Придворным, смотревшим спектакль кадетского театра, трудно было не вспомнить светлейшего князя Меншикова. Подобно вельможе Отану, он сватал для сына цесаревну Елизавету и собственную дочку обручил с мальчиком-императором Петром Вторым. Но сорвался дерзко задуманный план, кончились дни Меншикова в сибирской ссылке, а ведь как близко сумел подобраться он к российской короне! Совсем было примерил ее!

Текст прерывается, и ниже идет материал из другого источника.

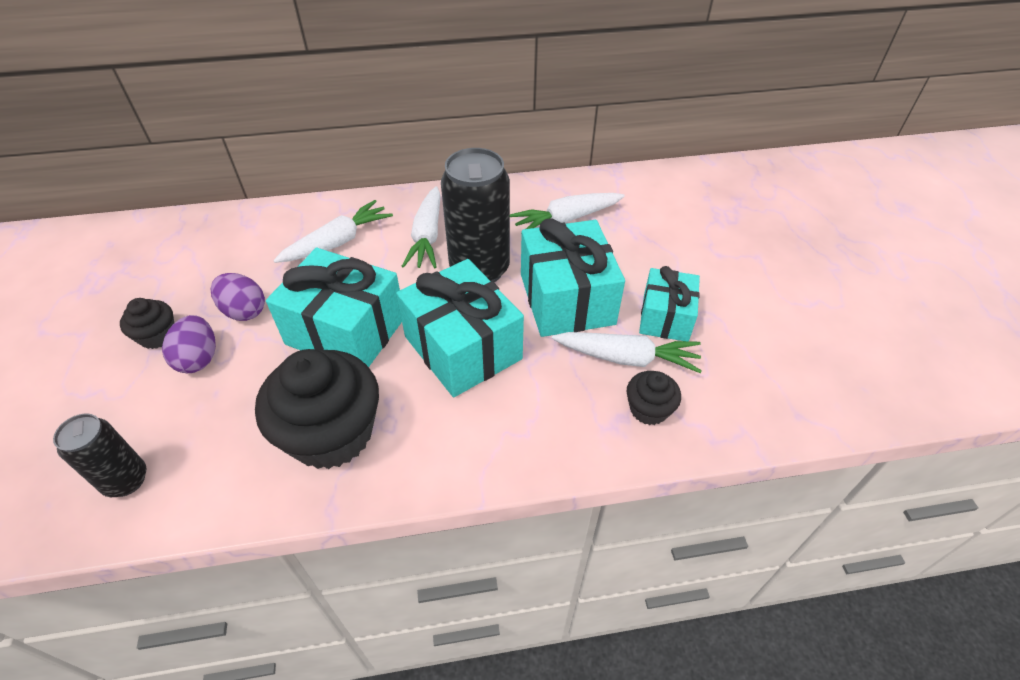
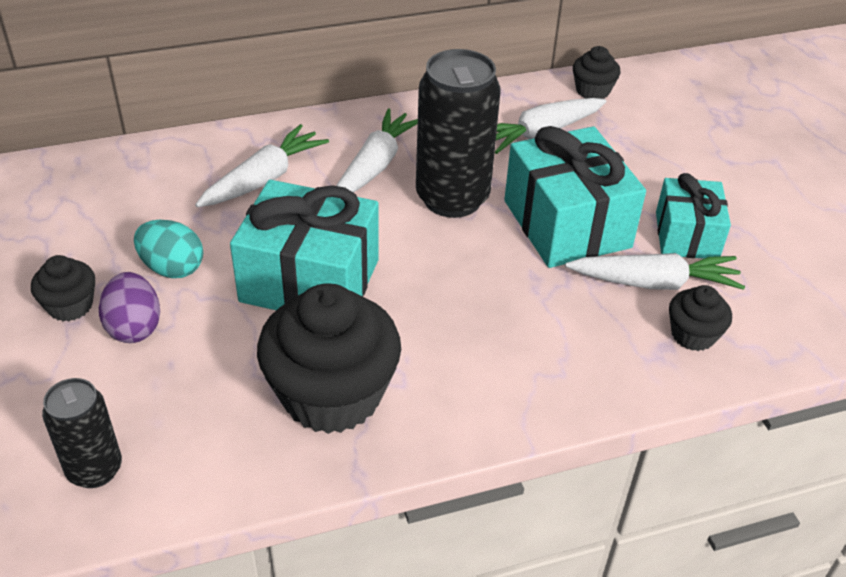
camera: 10 degrees left, 5 degrees down
purple egg [211,273,265,321] -> turquoise egg [134,220,203,278]
turquoise gift [396,259,524,397] -> none
white carrot [402,186,441,268] -> white carrot turned 150 degrees counterclockwise [336,108,418,193]
none -> black cupcake [573,46,620,99]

Сумароков совсем не думал показывать эпизоды истории русского императорского двора. На примере, почерпнутом из древности, нужно было осудить деспотичность монарха, открывая однако ж ему пути к исправлению. В трагедии «Артистона» так совершается перемена в Дарии — он переступает через губительную страсть к женщине и становится хорошим царем для своих подданных. Но придуманная отвлеченно характеристика придворных отношений вобрала в себя жизненный опыт Сумарокова. Стараясь предостерегать и учить, он стремился к убедительности, и порой под его пером проступали контуры столь известной ему русской действительности.

Все частное, конкретное оставалось за пределами художественного сознания Сумарокова. В трагедию попадала только схема, в главных чертах иногда соответствовавшая историческим фактам, и по ней удавалось понять расстановку сил, какой-то пунктир реальных характеров. Герои трагедии двигались в безвоздушном пространстве, но зрители дышали воздухом современной эпохи. Примеры пороков, изображенные актерами, заставляли думать о том, что происходило вокруг, и сравнивать двор персидского царя Дария Гистаспа с обитателями Зимнего дворца в Петербурге.

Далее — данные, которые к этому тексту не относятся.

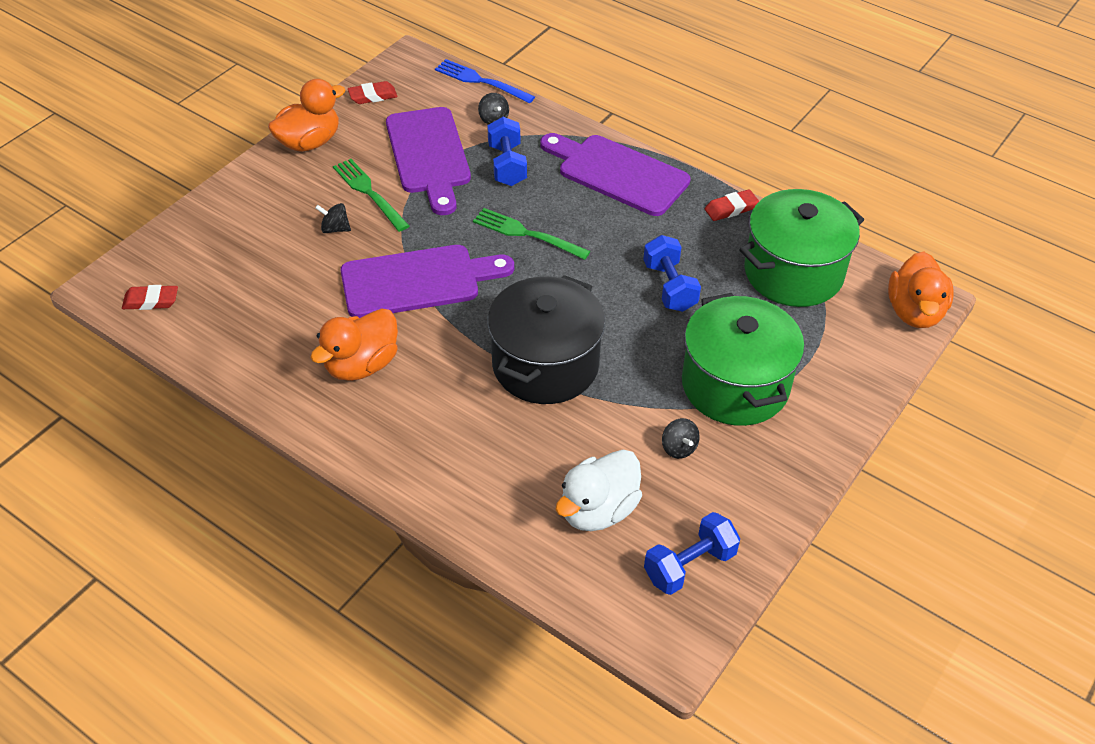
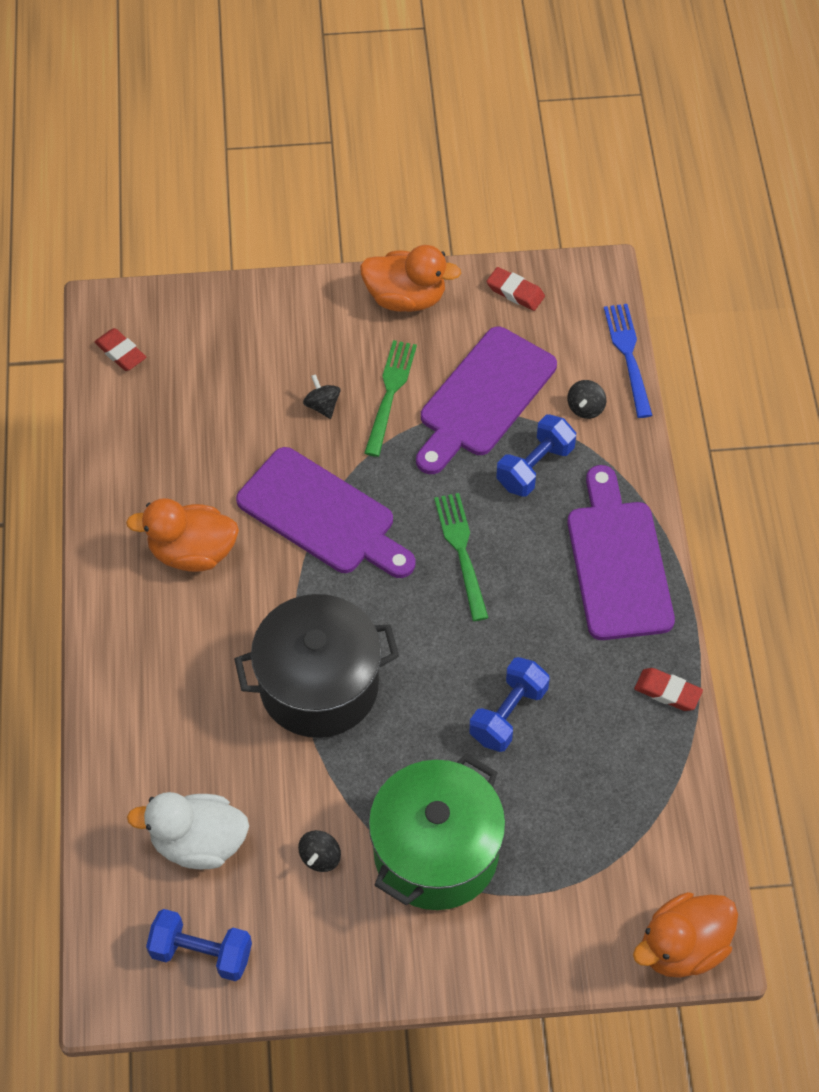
camera: 50 degrees right, 10 degrees up
green pot [739,189,864,307] -> none

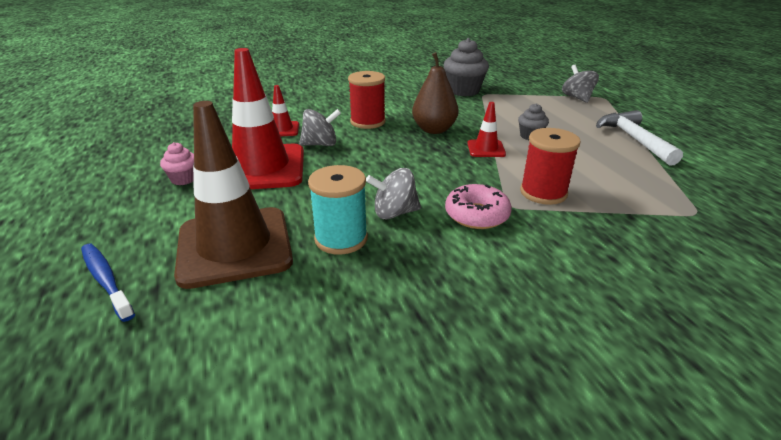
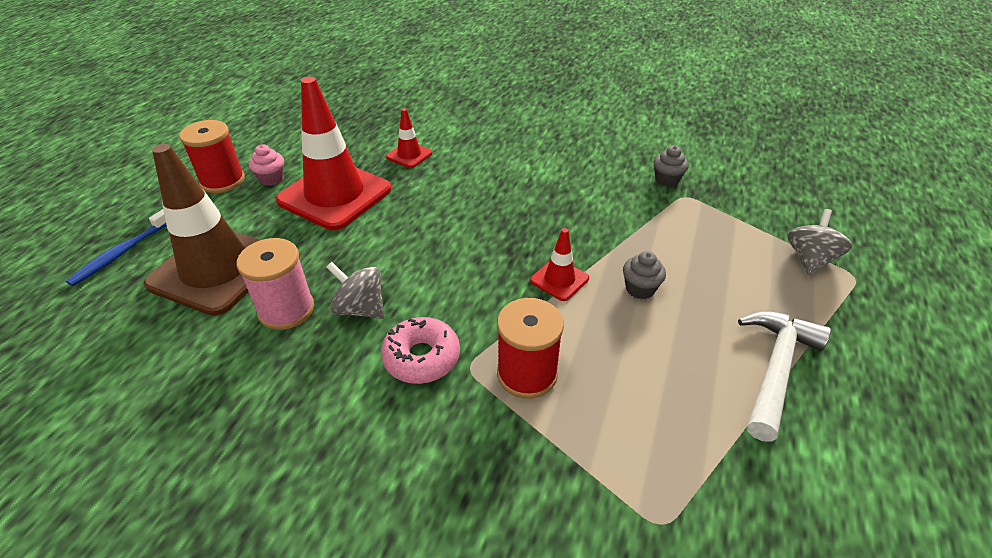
camera: 40 degrees right, 10 degrees up
blue toothbrush [81,244,135,322] -> blue toothbrush turned 150 degrees counterclockwise [66,209,167,286]
grey spinning top [299,109,341,146] -> none
turquoise spool [308,165,368,255] -> pink spool [237,238,314,330]
red spool [348,71,386,129] -> red spool moved to [179,120,245,193]
brown pear [412,52,459,134] -> none
grey cupcake [444,38,489,96] -> grey cupcake [654,146,689,187], size x0.54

Одну за другой писал и ставил свои трагедии Сумароков. Кадетский театр обретал репертуар, но понемногу направление его стало внушать при дворе некое смутное беспокойство. Зрители стали тревожиться сходством положений, описанных драматургом, с памятными для них лично событиями, они пытались угадывать его намеки, действительные или кажущиеся. К тому же тиранство монархов нельзя было считать популярной темой, а Сумароков именно ее разрабатывал с увлечением.

Но почему, собственно, пьесы пишет один только Сумароков? Разве в России нет других писателей?

В сентябре 1750 года указом Елизаветы Петровны было повелено профессорам Ломоносову и Тредиаковскому сочинить каждому по трагедии. Тредиаковский произвел трагедию «Деидамия», огромную размером и тяжелую слогом. Труд его с превеликой натугой прочитали и в театре не ставили. Трагедия Ломоносова «Тамира и Селим» была посвящена теме из русской истории — в ней говорилось о Куликовской битве и разгроме хана Мамая, — и она была напечатана и дважды играна в кадетском театре.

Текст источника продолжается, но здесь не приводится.